Isovolumic perfused rat hearts containing an intraventricular balloon were used to assess the effects of incremental balloon volumes on developed pressure, oxygen consumption, coronary flow, phosphorylation potential obtained by P-31 nuclear magnetic resonance, wall thickness obtained by two-dimensional echocardiography, and diastolic wall stress. Three phases in developed pressure were noted: (1) volumes from 0 to 150 microliter resulted in a continuous increase in developed pressure; (2) with volumes from 150 to 250 microliter, developed pressure remained constant whereas developed (systolic) and diastolic wall stress rose sharply; and (3) with volumes from 250 to 400 microliter, developed pressure fell whereas developed (systolic) and diastolic wall stress continued to rise. The ln [(PCr)/(Pi)] was in synchrony with oxygen consumption at 0 and 50 microliter balloon volumes, and then diverged at volumes greater than 100 microliter. Oxygen consumption increased from 0 to 50 microliter, was constant from 50 to 250 microliter balloon volume, and then declined.

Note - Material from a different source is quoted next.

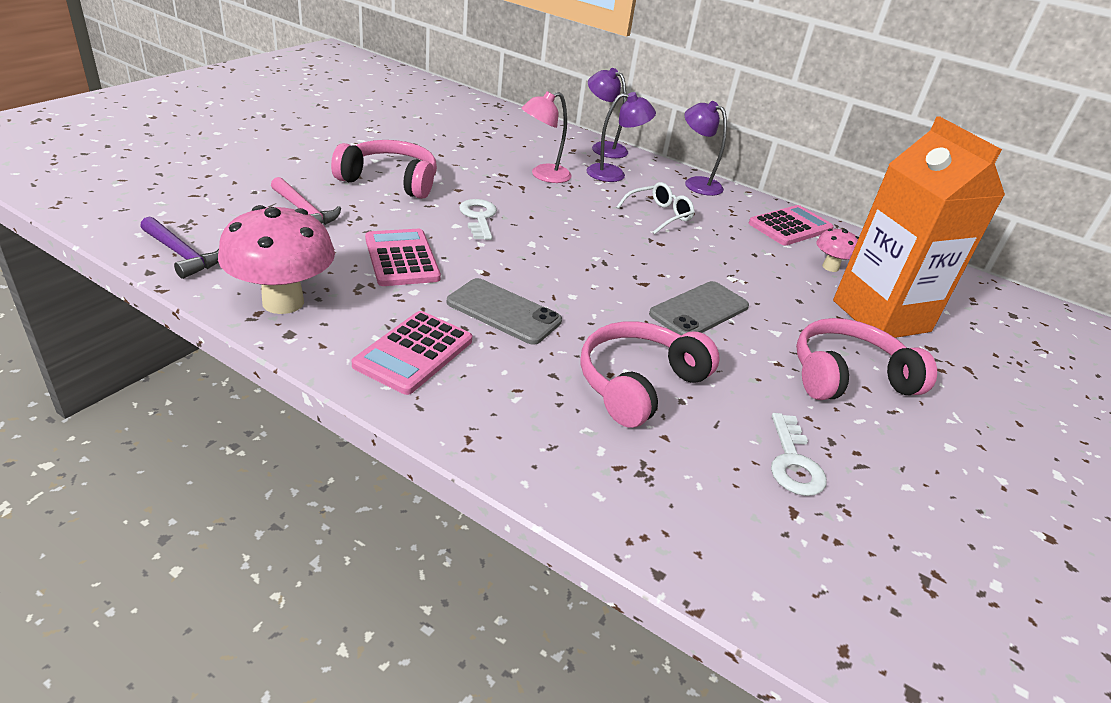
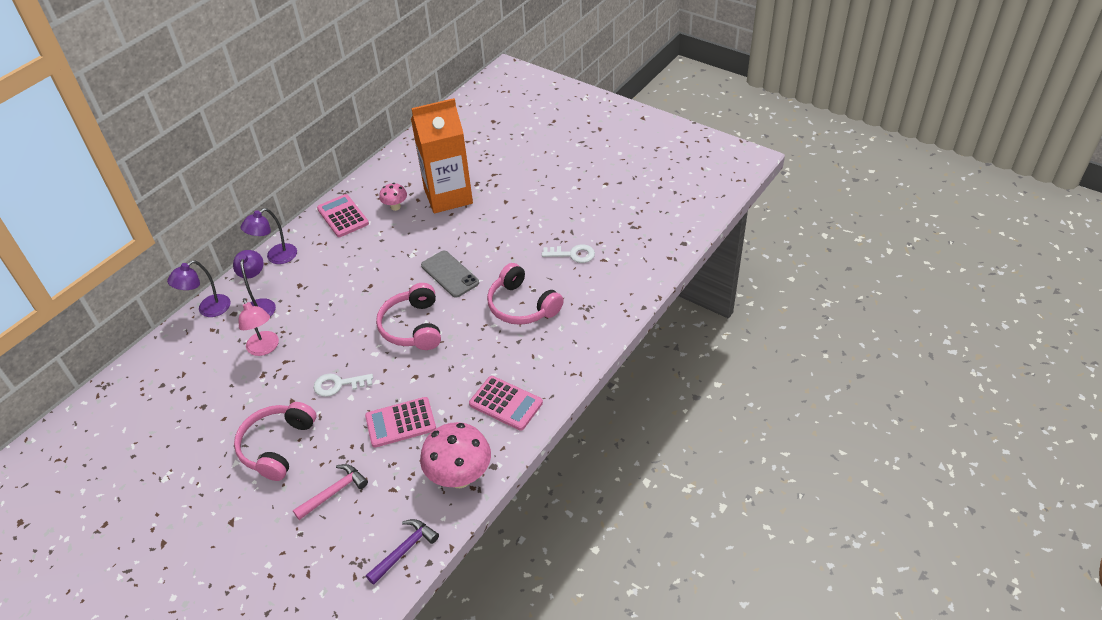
camera: 80 degrees left, 10 degrees up
(503, 312) = (460, 365): grey phone -> none
(659, 215) = (329, 283): white glasses -> none
(848, 376) = (506, 222): pink headphones -> pink headphones (413, 327)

The ln [(PCr)/(Pi)] fell precipitously at balloon volumes greater than 100 microliter, most likely limited by oxygen consumption. Coronary flow did not change significantly until 250 microliter or more of water was added to the balloon, and then it started to decline. Volumes greater than 100 microliter result in overstretch of myofibers, as observed by the precipitous decline in ln [(PCr)/(Pi)], and the steep increase in diastolic wall stress. With excessive volume loading, the drop in phosphorylation potential, ln [(PCr)/(Pi)], appears to contribute to the decrease in developed pressure.

Mechanism for depressed cardiac function in left ventricular volume overload

To assess the effects of left ventricular chamber volume on the mechanism of changes in left ventricular developed pressure we performed phosphorous-31 nuclear magnetic resonance spectroscopy, hydrogen-1 nuclear magnetic resonance spectroscopy with a shift reagent, two-dimensional echocardiography, atomic absorption spectrophotometry, microsphere analysis, and surface fluorometry on isovolumic isolated perfused rat hearts with incremental intraventricular balloon volumes, while left ventricular pressure was concurrently monitored. A three-phasic response of developed pressure was noted: 0 to 100 microliters balloon volumes resulted in an increase in developed pressure, whereas developed pressure remained constant at 250 microliters and fell at 400 microliters. Oxygen consumption and [Ca2+]i transients followed the same pattern as developed pressure and coronary flow. Intraventricular volumes of 250 microliters or greater (a volume overload) caused endocardial ischemia, a greater decrease in extracellular versus intracellular water, thinning of the left ventricular free wall, and an increase in chamber size. Mechanical pressure on the tissue, induced by the volume overload, caused ischemia as further evidenced by (1) a negative effect on developed pressure, (2) a decrease in [Ca2+]i transients, (3) a [Ca2+]i overload, (4) a moderate decrease in the phosphorylation potential, and (5) an increase in the oxidation-reduction state (nicotinamide-adenine dinucleotide). The high intracellular calcium associated with volume overload may have been due to both compression and ischemia, which leads to an increased number of cross-bridges in rigor, a high end-diastolic pressure, and an increase in wall stress.